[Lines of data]
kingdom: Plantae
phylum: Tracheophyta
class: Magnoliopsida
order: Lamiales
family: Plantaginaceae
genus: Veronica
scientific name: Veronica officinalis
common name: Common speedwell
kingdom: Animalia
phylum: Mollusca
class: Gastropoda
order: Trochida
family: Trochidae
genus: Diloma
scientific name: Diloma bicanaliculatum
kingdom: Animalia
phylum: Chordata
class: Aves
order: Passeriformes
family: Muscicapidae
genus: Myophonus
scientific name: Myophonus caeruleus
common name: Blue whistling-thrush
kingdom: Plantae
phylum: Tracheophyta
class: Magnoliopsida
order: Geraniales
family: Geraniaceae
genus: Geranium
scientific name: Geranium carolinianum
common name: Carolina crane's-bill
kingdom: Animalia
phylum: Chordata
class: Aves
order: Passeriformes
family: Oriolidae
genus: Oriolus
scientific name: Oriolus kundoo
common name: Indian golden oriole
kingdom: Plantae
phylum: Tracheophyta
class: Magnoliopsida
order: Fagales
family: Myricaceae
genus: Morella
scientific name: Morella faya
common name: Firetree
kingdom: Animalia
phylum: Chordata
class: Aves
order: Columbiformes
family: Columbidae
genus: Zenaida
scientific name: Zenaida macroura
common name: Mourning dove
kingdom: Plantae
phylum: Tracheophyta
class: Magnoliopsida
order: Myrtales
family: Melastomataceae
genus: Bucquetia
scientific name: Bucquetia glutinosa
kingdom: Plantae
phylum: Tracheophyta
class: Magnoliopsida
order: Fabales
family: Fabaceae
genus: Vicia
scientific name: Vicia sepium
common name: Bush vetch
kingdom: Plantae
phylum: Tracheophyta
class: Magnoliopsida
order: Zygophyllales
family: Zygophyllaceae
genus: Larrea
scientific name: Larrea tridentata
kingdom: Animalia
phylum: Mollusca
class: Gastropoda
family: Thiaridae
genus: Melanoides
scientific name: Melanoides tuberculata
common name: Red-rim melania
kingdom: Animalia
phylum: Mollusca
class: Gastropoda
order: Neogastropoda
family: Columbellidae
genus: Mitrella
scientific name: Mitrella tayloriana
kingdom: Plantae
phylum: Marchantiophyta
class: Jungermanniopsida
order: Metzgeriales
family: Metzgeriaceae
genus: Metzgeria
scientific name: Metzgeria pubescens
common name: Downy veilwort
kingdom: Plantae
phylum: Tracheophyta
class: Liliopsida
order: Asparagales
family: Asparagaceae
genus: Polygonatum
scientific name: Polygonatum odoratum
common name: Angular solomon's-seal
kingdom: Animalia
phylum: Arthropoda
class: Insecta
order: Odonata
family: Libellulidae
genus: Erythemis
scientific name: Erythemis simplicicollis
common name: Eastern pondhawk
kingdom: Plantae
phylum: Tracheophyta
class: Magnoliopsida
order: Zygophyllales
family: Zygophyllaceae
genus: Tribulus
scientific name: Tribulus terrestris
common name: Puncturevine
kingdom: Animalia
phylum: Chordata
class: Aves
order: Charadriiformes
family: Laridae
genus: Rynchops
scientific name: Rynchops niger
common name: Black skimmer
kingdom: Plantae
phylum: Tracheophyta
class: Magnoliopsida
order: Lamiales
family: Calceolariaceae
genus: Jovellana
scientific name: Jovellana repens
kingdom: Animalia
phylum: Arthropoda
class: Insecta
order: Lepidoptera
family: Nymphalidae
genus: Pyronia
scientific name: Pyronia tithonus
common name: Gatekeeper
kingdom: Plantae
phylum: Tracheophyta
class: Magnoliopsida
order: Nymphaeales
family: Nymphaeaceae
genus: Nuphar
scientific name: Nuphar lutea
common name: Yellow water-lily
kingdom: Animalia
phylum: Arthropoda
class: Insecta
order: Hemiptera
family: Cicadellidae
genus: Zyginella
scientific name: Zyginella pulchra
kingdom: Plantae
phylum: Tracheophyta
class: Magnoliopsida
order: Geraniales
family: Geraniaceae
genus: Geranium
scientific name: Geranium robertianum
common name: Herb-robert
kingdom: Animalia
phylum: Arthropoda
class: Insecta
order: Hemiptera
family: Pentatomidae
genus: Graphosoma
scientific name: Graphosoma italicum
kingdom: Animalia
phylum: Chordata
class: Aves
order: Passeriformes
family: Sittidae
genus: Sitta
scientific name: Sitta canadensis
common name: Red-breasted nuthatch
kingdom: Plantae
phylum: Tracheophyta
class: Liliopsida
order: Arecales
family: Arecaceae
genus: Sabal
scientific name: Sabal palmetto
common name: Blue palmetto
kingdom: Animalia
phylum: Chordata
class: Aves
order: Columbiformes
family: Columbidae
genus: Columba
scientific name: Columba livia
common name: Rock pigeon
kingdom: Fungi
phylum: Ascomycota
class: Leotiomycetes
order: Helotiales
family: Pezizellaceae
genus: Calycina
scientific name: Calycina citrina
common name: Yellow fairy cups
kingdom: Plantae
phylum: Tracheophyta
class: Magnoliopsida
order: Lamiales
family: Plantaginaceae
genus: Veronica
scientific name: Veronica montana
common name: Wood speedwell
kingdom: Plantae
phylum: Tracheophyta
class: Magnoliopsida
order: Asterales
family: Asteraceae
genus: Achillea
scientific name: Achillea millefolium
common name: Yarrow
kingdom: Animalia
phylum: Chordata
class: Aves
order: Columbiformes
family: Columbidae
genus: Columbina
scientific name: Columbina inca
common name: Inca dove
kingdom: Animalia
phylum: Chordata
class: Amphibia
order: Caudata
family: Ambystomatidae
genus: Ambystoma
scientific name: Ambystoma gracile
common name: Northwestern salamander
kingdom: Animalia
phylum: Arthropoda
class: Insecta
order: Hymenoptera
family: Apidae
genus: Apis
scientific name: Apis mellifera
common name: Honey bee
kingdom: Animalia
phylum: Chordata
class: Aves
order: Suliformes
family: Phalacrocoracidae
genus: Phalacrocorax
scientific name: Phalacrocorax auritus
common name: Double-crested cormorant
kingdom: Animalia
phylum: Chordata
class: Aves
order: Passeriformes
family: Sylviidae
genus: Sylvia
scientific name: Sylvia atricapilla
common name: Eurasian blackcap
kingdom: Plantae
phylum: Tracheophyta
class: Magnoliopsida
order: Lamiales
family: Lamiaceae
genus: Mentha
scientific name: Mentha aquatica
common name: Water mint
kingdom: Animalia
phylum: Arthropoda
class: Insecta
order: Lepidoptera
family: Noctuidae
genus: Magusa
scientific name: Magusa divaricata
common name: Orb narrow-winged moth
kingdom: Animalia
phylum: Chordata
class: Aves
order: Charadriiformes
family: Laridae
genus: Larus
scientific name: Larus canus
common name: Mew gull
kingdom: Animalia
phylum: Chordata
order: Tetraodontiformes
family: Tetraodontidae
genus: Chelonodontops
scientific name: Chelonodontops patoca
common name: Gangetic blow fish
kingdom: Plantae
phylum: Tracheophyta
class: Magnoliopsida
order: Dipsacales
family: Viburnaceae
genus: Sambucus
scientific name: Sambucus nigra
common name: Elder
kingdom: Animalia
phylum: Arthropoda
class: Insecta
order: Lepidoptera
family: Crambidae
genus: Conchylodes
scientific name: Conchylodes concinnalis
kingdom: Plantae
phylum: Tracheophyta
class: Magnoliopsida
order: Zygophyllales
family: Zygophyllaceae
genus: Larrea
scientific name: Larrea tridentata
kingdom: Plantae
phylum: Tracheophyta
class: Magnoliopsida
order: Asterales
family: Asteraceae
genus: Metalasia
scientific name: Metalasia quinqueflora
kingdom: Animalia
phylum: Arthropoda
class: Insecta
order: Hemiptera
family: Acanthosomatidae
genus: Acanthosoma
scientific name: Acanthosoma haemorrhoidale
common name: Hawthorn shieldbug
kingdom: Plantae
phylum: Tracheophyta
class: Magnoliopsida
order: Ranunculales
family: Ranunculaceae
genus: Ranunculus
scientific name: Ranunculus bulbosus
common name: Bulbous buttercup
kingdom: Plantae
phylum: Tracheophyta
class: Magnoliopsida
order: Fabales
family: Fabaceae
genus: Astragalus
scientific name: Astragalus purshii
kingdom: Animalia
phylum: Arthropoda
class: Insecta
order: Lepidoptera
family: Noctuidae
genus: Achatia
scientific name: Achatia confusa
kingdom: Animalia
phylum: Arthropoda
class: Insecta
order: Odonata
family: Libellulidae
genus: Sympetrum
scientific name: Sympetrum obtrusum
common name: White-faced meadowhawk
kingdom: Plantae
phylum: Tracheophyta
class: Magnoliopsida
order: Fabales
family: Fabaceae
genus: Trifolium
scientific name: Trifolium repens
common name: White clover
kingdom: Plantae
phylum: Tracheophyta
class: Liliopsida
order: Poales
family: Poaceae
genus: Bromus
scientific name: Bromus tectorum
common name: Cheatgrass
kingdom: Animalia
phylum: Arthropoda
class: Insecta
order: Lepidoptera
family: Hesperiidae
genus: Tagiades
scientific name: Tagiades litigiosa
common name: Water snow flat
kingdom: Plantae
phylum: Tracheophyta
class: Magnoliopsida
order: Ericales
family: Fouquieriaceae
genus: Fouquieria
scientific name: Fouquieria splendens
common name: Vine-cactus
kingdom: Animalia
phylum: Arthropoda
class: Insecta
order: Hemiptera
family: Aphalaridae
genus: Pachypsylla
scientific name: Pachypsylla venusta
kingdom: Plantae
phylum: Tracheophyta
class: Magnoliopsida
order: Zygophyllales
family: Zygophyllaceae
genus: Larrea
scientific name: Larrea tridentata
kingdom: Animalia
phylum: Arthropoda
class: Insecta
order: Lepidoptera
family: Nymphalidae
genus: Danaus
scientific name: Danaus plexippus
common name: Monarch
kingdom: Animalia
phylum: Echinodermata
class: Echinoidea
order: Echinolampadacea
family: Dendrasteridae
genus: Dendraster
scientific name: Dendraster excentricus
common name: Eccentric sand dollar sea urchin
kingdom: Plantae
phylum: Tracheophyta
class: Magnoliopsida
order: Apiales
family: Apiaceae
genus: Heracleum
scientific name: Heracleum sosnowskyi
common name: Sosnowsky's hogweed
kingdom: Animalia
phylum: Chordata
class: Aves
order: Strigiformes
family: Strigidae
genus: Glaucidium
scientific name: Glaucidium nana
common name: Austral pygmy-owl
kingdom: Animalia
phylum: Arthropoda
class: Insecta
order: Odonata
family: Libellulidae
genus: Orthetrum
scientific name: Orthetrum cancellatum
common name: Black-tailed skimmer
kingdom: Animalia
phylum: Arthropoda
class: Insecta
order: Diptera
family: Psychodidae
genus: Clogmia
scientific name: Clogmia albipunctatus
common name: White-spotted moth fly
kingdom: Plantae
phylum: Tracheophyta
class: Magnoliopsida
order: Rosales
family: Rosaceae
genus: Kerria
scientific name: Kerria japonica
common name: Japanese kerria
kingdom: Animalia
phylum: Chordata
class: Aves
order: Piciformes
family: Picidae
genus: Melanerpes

(What is required) Repeat the lines above word for word, from the line with "phylum: Echinodermata" to the line with "genus: Glaucidium", keeping both of those lines.

(Solved exercise)
phylum: Echinodermata
class: Echinoidea
order: Echinolampadacea
family: Dendrasteridae
genus: Dendraster
scientific name: Dendraster excentricus
common name: Eccentric sand dollar sea urchin
kingdom: Plantae
phylum: Tracheophyta
class: Magnoliopsida
order: Apiales
family: Apiaceae
genus: Heracleum
scientific name: Heracleum sosnowskyi
common name: Sosnowsky's hogweed
kingdom: Animalia
phylum: Chordata
class: Aves
order: Strigiformes
family: Strigidae
genus: Glaucidium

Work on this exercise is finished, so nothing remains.